INPUT RECORDS
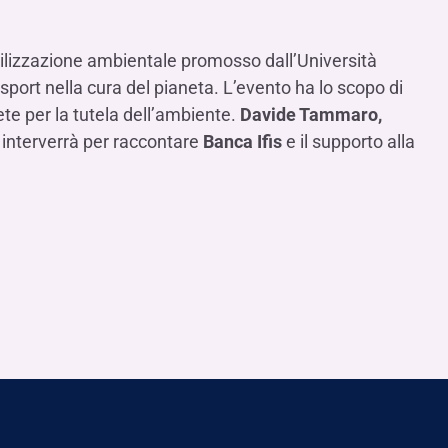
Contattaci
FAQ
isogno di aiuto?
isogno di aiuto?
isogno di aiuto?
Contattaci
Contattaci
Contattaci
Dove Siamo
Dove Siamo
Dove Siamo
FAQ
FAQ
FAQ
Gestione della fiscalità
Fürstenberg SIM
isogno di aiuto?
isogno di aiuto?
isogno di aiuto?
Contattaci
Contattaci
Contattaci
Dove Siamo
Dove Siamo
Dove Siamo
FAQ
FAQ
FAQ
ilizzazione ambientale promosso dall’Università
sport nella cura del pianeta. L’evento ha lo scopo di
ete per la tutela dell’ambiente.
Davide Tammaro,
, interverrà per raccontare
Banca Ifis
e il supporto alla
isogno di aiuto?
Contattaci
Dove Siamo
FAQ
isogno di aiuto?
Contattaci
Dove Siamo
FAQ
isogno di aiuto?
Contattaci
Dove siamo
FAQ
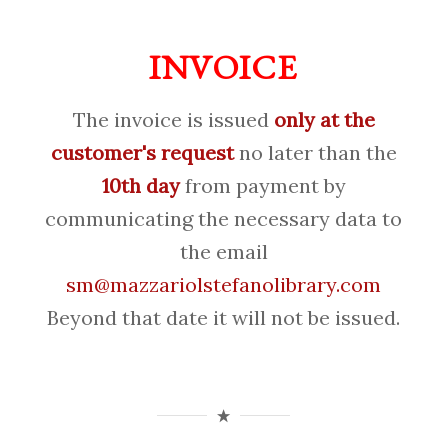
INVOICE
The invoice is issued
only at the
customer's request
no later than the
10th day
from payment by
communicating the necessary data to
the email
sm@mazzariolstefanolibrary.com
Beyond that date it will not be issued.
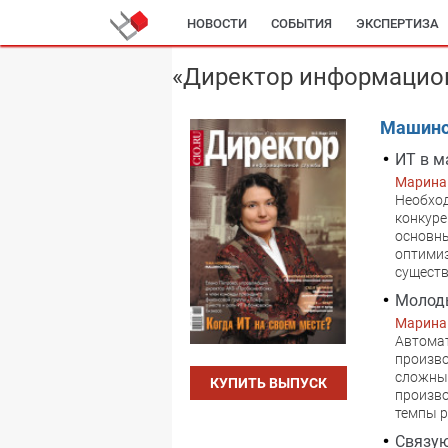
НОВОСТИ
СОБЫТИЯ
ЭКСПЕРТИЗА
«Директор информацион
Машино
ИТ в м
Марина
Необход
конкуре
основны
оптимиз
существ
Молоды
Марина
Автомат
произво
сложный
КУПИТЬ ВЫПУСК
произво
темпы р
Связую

---

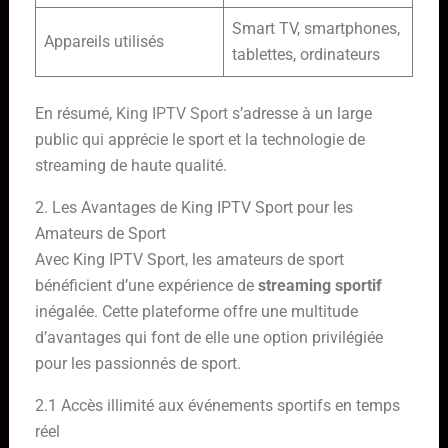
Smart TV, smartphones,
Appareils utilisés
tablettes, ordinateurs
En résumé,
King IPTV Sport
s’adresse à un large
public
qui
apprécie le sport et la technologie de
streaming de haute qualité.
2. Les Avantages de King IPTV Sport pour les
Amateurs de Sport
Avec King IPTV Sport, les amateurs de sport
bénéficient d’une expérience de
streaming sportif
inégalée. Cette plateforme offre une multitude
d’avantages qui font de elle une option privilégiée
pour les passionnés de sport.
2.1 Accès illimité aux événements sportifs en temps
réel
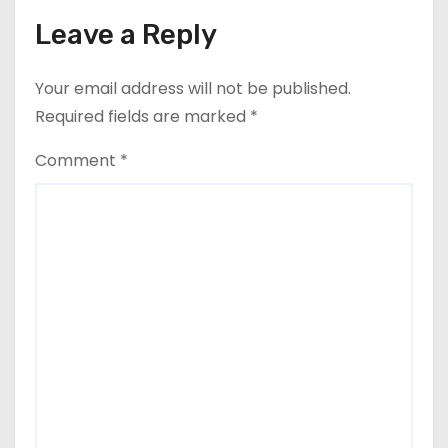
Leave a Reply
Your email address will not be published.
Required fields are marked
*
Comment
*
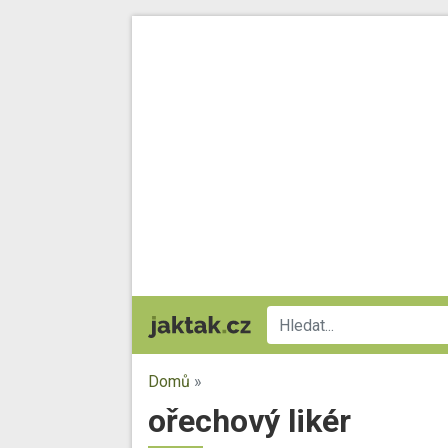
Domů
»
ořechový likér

* * *

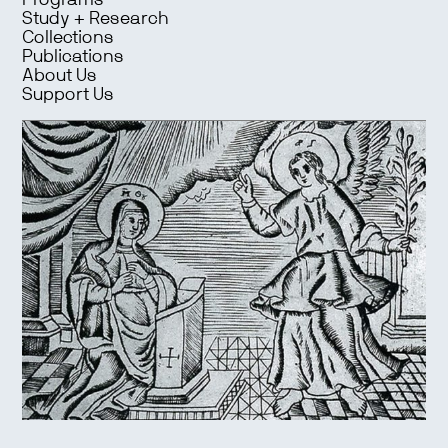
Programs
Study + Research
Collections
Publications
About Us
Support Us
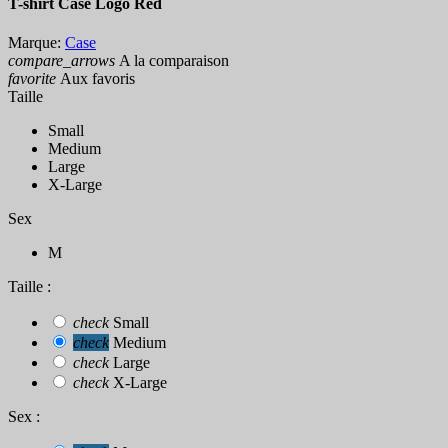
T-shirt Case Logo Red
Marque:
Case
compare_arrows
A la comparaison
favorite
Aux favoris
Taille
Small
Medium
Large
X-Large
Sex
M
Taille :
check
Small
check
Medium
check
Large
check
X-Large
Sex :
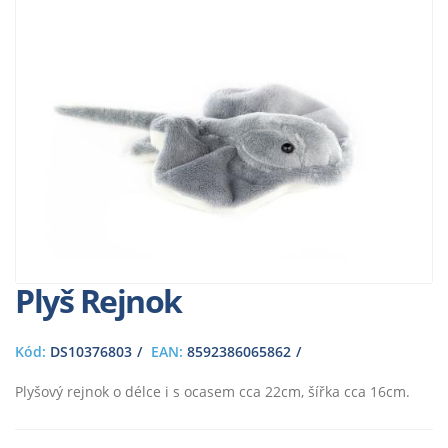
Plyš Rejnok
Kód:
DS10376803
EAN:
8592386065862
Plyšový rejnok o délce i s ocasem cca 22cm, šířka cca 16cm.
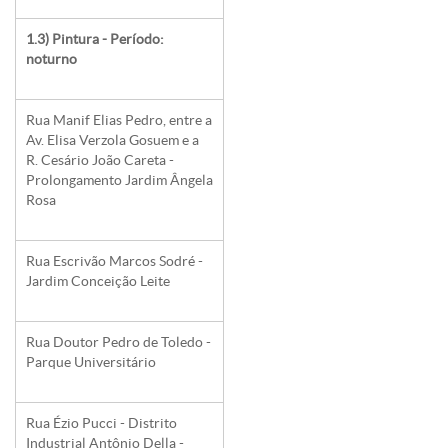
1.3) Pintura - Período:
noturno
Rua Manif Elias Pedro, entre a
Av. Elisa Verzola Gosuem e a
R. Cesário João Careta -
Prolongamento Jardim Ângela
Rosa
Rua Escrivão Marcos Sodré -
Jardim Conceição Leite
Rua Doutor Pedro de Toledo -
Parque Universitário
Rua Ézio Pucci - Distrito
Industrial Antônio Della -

WHAT IS REQUIRED
Could you repeat the material starting with the line that contains "T-shirt Case Logo Red" and going on through the line that contains "Plyšový rejnok o", including both of those lines? Leave the pictures out of your answer.

OUTPUT
T-shirt Case Logo Red
Marque:
Case
compare_arrows
A la comparaison
favorite
Aux favoris
Taille
Small
Medium
Large
X-Large
Sex
M
Taille :
check
Small
check
Medium
check
Large
check
X-Large
Sex :
Plyš Rejnok
Kód:
DS10376803
EAN:
8592386065862
Plyšový rejnok o délce i s ocasem cca 22cm, šířka cca 16cm.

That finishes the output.